New to the report is a chapter titled “Technology-Enhanced Authoritarianism,” recognising the role of technology in surveillance and repression. The report documents harassment campaigns against U.S. citizens by PRC agents, global brands’ complicity in forced labour, and the misuse of national security laws to suppress rights.

In the Commission’s report for the 2023 reporting year, it was highlighted that Chinese Communist Party and government officials championed the “integration” of occupied people, persisting with the enforcement of policies that undermine the rights of Uyghurs, Tibetans, Mongols, Hui, and other so called ethnic minority groups to preserve their languages and cultures. The election of Pan Yue to the Party Central Committee in October 2022, after his appointment to the State Ethnic Affairs Commission in June 2022, signalled the probable continuity of Chinese leader Xi Jinping’s assimilation and “ethnic fusion” policies.

The report provided an overview of conditions in all regions occupied by China, including Tibet. Notable observations emerged from the assessment of Tibet’s situation, Firstly, it highlighted the absence of any apparent interest from People’s Republic of China (PRC) officials in resuming formal negotiations with the Dalai Lama’s representatives, with the last round of talks occurring in January 2010. Furthermore, it revealed the continued efforts of the PRC to restrict and control the religious practices of Tibetans, predominantly adherents of Tibetan Buddhism. These restrictions included prohibitions on religious worship during important events and politically sensitive anniversaries, alongside constraints on accessing religious institutions like Tibetan Buddhist monasteries and temples. Moreover, the PRC maintained control over the process of selecting and recognizing Tibetan Buddhist reincarnated teachers, including the Dalai Lama.
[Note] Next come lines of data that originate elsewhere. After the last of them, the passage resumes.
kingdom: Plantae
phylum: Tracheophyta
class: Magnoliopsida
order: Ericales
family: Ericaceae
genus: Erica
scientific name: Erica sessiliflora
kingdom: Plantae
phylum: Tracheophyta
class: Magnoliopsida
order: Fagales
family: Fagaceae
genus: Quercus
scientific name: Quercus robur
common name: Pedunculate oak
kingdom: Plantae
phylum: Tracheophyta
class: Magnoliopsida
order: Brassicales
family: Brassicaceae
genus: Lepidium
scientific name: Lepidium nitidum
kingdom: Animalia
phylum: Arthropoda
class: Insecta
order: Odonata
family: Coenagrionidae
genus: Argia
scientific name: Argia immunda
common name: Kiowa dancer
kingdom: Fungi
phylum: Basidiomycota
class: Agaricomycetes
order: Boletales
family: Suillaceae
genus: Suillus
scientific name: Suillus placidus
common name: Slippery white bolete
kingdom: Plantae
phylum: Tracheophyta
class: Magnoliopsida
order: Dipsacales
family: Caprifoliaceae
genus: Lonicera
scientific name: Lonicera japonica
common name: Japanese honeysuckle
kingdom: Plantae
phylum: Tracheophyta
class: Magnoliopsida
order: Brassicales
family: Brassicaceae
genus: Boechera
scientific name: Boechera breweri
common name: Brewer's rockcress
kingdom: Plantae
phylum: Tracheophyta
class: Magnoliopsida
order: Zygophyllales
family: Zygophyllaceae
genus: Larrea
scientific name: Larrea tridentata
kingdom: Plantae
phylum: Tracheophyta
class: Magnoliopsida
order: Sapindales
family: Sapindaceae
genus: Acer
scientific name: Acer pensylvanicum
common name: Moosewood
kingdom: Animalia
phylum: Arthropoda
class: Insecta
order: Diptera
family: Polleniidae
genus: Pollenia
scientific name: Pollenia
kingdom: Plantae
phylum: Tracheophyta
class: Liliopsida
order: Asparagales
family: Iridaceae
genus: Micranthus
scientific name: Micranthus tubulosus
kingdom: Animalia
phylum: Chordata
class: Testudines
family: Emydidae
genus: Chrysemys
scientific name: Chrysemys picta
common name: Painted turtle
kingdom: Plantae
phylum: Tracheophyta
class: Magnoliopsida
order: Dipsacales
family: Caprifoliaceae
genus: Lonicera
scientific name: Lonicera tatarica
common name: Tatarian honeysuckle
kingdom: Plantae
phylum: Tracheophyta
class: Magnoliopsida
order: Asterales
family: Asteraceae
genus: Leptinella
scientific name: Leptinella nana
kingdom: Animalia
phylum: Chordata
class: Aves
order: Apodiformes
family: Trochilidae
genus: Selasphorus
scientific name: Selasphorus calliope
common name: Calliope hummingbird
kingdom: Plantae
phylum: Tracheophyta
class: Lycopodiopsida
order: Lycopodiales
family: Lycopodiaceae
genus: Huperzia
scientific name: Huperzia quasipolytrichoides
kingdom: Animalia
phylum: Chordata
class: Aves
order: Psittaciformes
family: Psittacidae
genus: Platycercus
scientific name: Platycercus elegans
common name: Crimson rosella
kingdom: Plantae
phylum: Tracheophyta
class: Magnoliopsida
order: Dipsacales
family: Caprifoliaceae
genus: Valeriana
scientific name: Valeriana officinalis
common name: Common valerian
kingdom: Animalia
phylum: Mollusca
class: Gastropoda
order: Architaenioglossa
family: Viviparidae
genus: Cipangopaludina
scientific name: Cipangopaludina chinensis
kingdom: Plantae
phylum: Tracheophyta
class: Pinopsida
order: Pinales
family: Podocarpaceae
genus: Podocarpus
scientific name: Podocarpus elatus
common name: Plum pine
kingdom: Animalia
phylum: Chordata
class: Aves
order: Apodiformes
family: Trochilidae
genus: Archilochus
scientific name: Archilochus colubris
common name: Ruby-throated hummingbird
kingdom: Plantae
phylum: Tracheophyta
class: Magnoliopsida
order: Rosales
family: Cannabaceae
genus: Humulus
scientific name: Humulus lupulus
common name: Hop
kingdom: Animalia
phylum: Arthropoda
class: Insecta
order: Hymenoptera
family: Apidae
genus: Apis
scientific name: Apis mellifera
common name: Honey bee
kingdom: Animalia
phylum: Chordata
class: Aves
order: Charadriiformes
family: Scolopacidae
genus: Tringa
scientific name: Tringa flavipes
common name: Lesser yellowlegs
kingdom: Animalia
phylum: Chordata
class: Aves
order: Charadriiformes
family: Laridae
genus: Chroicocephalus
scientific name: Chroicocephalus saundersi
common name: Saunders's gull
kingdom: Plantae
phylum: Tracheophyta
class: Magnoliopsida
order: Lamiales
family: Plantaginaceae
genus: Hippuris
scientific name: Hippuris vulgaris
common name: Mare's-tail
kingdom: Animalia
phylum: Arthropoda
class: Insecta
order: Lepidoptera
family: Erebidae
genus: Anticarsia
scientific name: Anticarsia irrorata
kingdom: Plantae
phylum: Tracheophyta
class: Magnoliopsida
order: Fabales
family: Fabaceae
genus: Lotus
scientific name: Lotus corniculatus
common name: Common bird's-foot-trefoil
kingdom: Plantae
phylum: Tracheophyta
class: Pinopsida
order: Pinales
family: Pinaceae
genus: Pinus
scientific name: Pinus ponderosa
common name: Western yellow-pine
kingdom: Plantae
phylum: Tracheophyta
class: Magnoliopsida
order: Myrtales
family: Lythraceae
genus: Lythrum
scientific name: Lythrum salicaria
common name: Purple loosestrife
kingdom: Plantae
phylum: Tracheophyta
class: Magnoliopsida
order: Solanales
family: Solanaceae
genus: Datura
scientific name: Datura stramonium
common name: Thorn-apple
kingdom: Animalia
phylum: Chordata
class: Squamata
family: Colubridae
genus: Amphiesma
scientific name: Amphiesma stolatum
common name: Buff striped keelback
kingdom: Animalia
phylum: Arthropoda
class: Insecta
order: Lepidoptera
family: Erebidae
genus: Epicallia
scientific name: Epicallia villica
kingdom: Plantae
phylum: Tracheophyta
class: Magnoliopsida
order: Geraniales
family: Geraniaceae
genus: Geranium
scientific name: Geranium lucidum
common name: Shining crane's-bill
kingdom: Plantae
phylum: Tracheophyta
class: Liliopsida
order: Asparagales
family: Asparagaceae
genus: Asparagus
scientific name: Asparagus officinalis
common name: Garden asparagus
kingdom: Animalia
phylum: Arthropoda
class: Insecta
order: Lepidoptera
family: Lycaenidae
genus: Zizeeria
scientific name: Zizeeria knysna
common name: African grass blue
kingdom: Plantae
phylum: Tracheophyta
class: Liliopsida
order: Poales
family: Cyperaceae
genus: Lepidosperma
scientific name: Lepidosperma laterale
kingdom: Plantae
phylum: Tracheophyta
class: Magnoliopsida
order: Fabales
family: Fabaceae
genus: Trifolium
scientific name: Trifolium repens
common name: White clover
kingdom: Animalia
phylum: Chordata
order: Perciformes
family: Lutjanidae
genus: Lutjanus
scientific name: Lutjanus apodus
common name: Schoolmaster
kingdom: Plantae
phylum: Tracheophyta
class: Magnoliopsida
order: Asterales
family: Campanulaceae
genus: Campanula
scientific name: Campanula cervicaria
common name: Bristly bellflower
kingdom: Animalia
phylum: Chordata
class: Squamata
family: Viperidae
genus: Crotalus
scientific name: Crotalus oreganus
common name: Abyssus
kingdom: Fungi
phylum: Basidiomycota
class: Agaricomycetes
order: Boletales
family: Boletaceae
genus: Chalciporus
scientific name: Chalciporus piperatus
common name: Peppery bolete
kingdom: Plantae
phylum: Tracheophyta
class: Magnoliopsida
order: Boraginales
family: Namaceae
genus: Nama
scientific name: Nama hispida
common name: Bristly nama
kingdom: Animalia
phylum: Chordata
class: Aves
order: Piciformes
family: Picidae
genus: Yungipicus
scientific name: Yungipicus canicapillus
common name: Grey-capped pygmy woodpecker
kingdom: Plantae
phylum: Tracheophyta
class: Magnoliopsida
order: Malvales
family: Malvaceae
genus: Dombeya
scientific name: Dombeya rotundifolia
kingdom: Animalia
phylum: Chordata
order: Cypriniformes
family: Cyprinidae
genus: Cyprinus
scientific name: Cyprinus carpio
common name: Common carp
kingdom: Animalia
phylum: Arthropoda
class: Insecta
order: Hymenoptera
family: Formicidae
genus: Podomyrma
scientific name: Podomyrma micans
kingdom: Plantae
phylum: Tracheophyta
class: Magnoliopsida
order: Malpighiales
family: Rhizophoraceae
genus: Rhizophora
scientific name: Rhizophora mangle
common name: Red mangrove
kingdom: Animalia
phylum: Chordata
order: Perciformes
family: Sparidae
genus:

Additionally, the report noted the absence of reports on Tibetan self-immolations during the 2023 reporting year, marking the first year since 2021 without such incidents. However, it pointed out alleged harassment by Chinese authorities towards the family members of Tibetans who had previously self-immolated. International observers expressed concerns over PRC policies that severely curtailed the usage of Tibetan and other local languages, including measures like school closures and reductions in language instruction, particularly outside of standard Mandarin. Moreover, reports detailed police-run programs in the so-called Tibet Autonomous Region and Qinghai province, where officials collected sensitive biometric information from millions of Tibetans and residents in recent years. These programs, involving the collection of DNA, blood samples, and iris scans, were reportedly utilized for social control, surveillance, and repression within Tibet.

The report further emphasized instances where officials in Tibetan areas punished residents for exercising protected rights, such as expressing religious beliefs or criticizing PRC policies. Notable cases included Rongbo Gangkar, a writer and translator detained since 2021 for advocating the celebration of the Dalai Lama’s birthday; Thubsam, accused of disseminating “information about Tibet” and later sentenced to two years in prison for alleged “leaking state secrets” and “separatism”; and Jamyang, also known as Zangkar Jamyang, detained in June 2020 and held incommunicado until information emerged in March 2023 regarding his four-year sentence related to advocacy for Tibetan language rights in schools.

The Congressional-Executive Commission on China was created by Congress in October 2000 with the legislative mandate to monitor human rights and the development of the rule of law in China and to submit an annual report to the President and Congress. The Commission consists of nine senators, nine members of the house of representatives, and five senior administration officials appointed by the President.